**Task**. The records appear below. Copy each one exactly.

**Material for this exercise**.

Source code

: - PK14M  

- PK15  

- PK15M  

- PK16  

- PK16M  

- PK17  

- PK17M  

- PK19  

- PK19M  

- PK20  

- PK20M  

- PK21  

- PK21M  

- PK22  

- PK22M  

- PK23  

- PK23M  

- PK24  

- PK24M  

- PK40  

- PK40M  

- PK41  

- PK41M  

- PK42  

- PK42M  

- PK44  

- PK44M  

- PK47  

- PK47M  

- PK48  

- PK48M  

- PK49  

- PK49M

**Your response**.
Source code

: - PK14M  

- PK15  

- PK15M  

- PK16  

- PK16M  

- PK17  

- PK17M  

- PK19  

- PK19M  

- PK20  

- PK20M  

- PK21  

- PK21M  

- PK22  

- PK22M  

- PK23  

- PK23M  

- PK24  

- PK24M  

- PK40  

- PK40M  

- PK41  

- PK41M  

- PK42  

- PK42M  

- PK44  

- PK44M  

- PK47  

- PK47M  

- PK48  

- PK48M  

- PK49  

- PK49M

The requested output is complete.